Organise, a platform for worker rights, raises £570K seed funding led by Ada Ventures
Organise, a U.K. startup that has built a platform to help workers organise and campaign for better rights, has raised £570,000 in seed funding.
The round is led by Ada Ventures, fitting into the VC firm’s remit to back “overlooked markets and founders”. Also participating is Form Ventures, RLC Ventures (a seed-stage fund who commit a portion of their profits back to charitable causes chosen by founders), and Ascension Ventures via its Fair By Design Fund.
Founded in 2017 by CEO Nat Whalley and CTO Bex Hay, Organise describes itself as a “worker-driven network” that provides and range of digital tools and support to enable anyone to start a campaign to improve their working conditions. The idea is to combine the power of collective action, traditionally harnessed by trade unions, with the reach and insight of modern digital campaigns.
That makes sense. given its founders’ resumes. Whalley has a background in political campaigning at 38 Degrees and Avaaz, and also ran ChangeLab, a digital agency building campaigning technology. And Hay was formerly the tech director at 38 Degrees, and also ran Amazon Anonymous, leading her to be dubbed “the thorn in Jeff Bezos’ side”.
“With so many people working remotely, it’s harder to share your problems with colleagues or raise issues about work,” says Whalley. “When people run into issues around unsafe environments or concerns about unfair pay or maternity rights, they have nowhere to turn for support. We provide a way to bring workers together and give them the tools needed to make themselves heard. Our platform empowers individuals, groups and workplaces, helping them to affect meaningful change”.
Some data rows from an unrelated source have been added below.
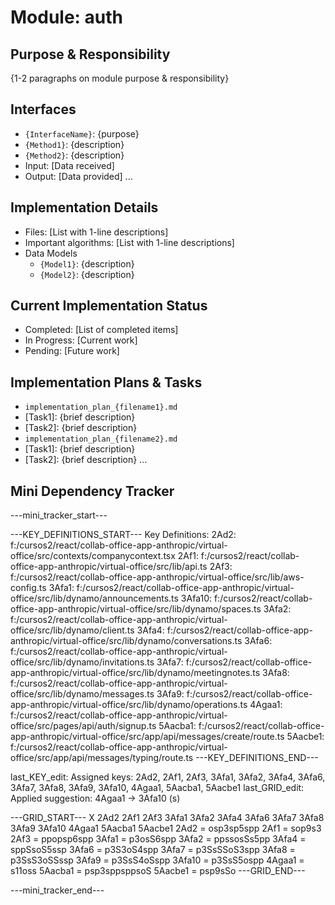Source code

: # Module: auth

## Purpose & Responsibility
{1-2 paragraphs on module purpose & responsibility}

## Interfaces
* `{InterfaceName}`: {purpose}
* `{Method1}`: {description}
* `{Method2}`: {description}
* Input: [Data received]
* Output: [Data provided]
...

## Implementation Details
* Files: [List with 1-line descriptions]
* Important algorithms: [List with 1-line descriptions]
* Data Models
    * `{Model1}`: {description}
    * `{Model2}`: {description}

## Current Implementation Status
* Completed: [List of completed items]
* In Progress: [Current work]
* Pending: [Future work]

## Implementation Plans & Tasks
* `implementation_plan_{filename1}.md`
* [Task1]: {brief description}
* [Task2]: {brief description}
* `implementation_plan_{filename2}.md`
* [Task1]: {brief description}
* [Task2]: {brief description} 
...

## Mini Dependency Tracker
---mini_tracker_start---

---KEY_DEFINITIONS_START---
Key Definitions:
2Ad2: f:/cursos2/react/collab-office-app-anthropic/virtual-office/src/contexts/companycontext.tsx
2Af1: f:/cursos2/react/collab-office-app-anthropic/virtual-office/src/lib/api.ts
2Af3: f:/cursos2/react/collab-office-app-anthropic/virtual-office/src/lib/aws-config.ts
3Afa1: f:/cursos2/react/collab-office-app-anthropic/virtual-office/src/lib/dynamo/announcements.ts
3Afa10: f:/cursos2/react/collab-office-app-anthropic/virtual-office/src/lib/dynamo/spaces.ts
3Afa2: f:/cursos2/react/collab-office-app-anthropic/virtual-office/src/lib/dynamo/client.ts
3Afa4: f:/cursos2/react/collab-office-app-anthropic/virtual-office/src/lib/dynamo/conversations.ts
3Afa6: f:/cursos2/react/collab-office-app-anthropic/virtual-office/src/lib/dynamo/invitations.ts
3Afa7: f:/cursos2/react/collab-office-app-anthropic/virtual-office/src/lib/dynamo/meetingnotes.ts
3Afa8: f:/cursos2/react/collab-office-app-anthropic/virtual-office/src/lib/dynamo/messages.ts
3Afa9: f:/cursos2/react/collab-office-app-anthropic/virtual-office/src/lib/dynamo/operations.ts
4Agaa1: f:/cursos2/react/collab-office-app-anthropic/virtual-office/src/pages/api/auth/signup.ts
5Aacba1: f:/cursos2/react/collab-office-app-anthropic/virtual-office/src/app/api/messages/create/route.ts
5Aacbe1: f:/cursos2/react/collab-office-app-anthropic/virtual-office/src/app/api/messages/typing/route.ts
---KEY_DEFINITIONS_END---

last_KEY_edit: Assigned keys: 2Ad2, 2Af1, 2Af3, 3Afa1, 3Afa2, 3Afa4, 3Afa6, 3Afa7, 3Afa8, 3Afa9, 3Afa10, 4Agaa1, 5Aacba1, 5Aacbe1
last_GRID_edit: Applied suggestion: 4Agaa1 -> 3Afa10 (s)

---GRID_START---
X 2Ad2 2Af1 2Af3 3Afa1 3Afa2 3Afa4 3Afa6 3Afa7 3Afa8 3Afa9 3Afa10 4Agaa1 5Aacba1 5Aacbe1
2Ad2 = osp3sp5spp
2Af1 = sop9s3
2Af3 = ppopsp6spp
3Afa1 = p3osS6spp
3Afa2 = ppssosSs5pp
3Afa4 = sppSsoS5ssp
3Afa6 = p3S3oS4spp
3Afa7 = p3SsSSoS3spp
3Afa8 = p3SsS3oSSssp
3Afa9 = p3SsS4oSspp
3Afa10 = p3SsS5ospp
4Agaa1 = s11oss
5Aacba1 = psp3sppsppsoS
5Aacbe1 = psp9sSo
---GRID_END---

---mini_tracker_end---
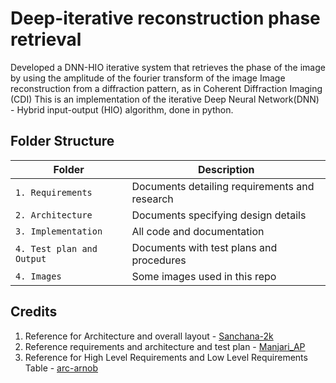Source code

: # Deep-iterative reconstruction phase retrieval

Developed a DNN-HIO iterative system that retrieves the phase of the image by using the amplitude of the fourier transform of the image
Image reconstruction from a diffraction pattern, as in Coherent Diffraction Imaging (CDI)
This is an implementation of the iterative Deep Neural Network(DNN) - Hybrid input-output (HIO) algorithm, done in python.

## Folder Structure
Folder             | Description
-------------------| -----------------------------------------
`1. Requirements`   | Documents detailing requirements and research
`2. Architecture`         | Documents specifying design details
`3. Implementation` | All code and documentation
`4. Test plan and Output`      | Documents with test plans and procedures
`4. Images`      | Some images used in this repo


## Credits

1. Reference for Architecture and overall layout - [Sanchana-2k](https://github.com/Sanchana-2k/LTTS_C_MiniProject)
2. Reference requirements and architecture and test plan - [Manjari_AP](https://github.com/256152/Mini_Project_1_April_2021.git)
3. Reference for High Level Requirements and Low Level Requirements Table - [arc-arnob](https://github.com/arc-arnob/LnT_Mini_Project.git)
Whalley explains that users discover Organise in one of three ways: they’re looking to change something in their workplace and discover Organise as a way to make that happen; they join a campaign someone else in their workplace has already started; or they join a campaign calling for a national-level change related to the world of work.
“When people join Organise, we ask them to share their workplace and employment status,” she says. “The platform is then able to connect employees to existing networks of people from the same organisation, immediately enabling them to speak with one, much louder voice. For new campaigns, we can help people build up the awareness they need to get colleagues or workers from across their industry on board.
“Once part of the network, users are in control of their campaigns. They decide what change they want and we provide the tools to make it happen. This might be through surveys, calls to sign petitions, or open letters to decision makers”.
To date, Organise has enabled workers to mount successful campaigns against unjust working practices at companies including McDonald’s, Ted Baker, Amazon, Uber and Deliveroo. No doubt helped by the coronavirus crisis and resulting pressure on workers, the platform has grown from 90,000 to 400,000 members in the last three months.
Asked if Organise is designed to be an alternative to unions or to work with them, Whalley says the platform is complementary to union activities and that many of its members are union members too.
“They use the Organise tools to enhance their impact and increase their reach,” she adds. “For others, Organise makes it possible to bring colleagues together around a single issue where time is of the essence. The dynamic nature of the tools we provide and the speed at which campaigns can get off the ground can be exactly what employees need to drive through meaningful change”.
On competitors, Whalley says Organise is the only platform empowering workers’ rights at scale. There are also whistleblowing platforms in existence, like Vault, which she points out is paid for by companies, “meaning it’s not ultimately in the interests or control of the workers”.
Meanwhile, the business model is simple enough and, I’m told, is working. Organise is free for anyone to join but also offers paid-for, enhanced support for those who need it.
Around 5% of users pay a subscription (usually £1 – £2 a week, depending on income) for enhanced support. This includes employment advice and access to a peer-to-peer forum. “Because it’s paid for by the individuals who will ultimately benefit from it, we can scale and sustain impact at the same time,” says Whalley.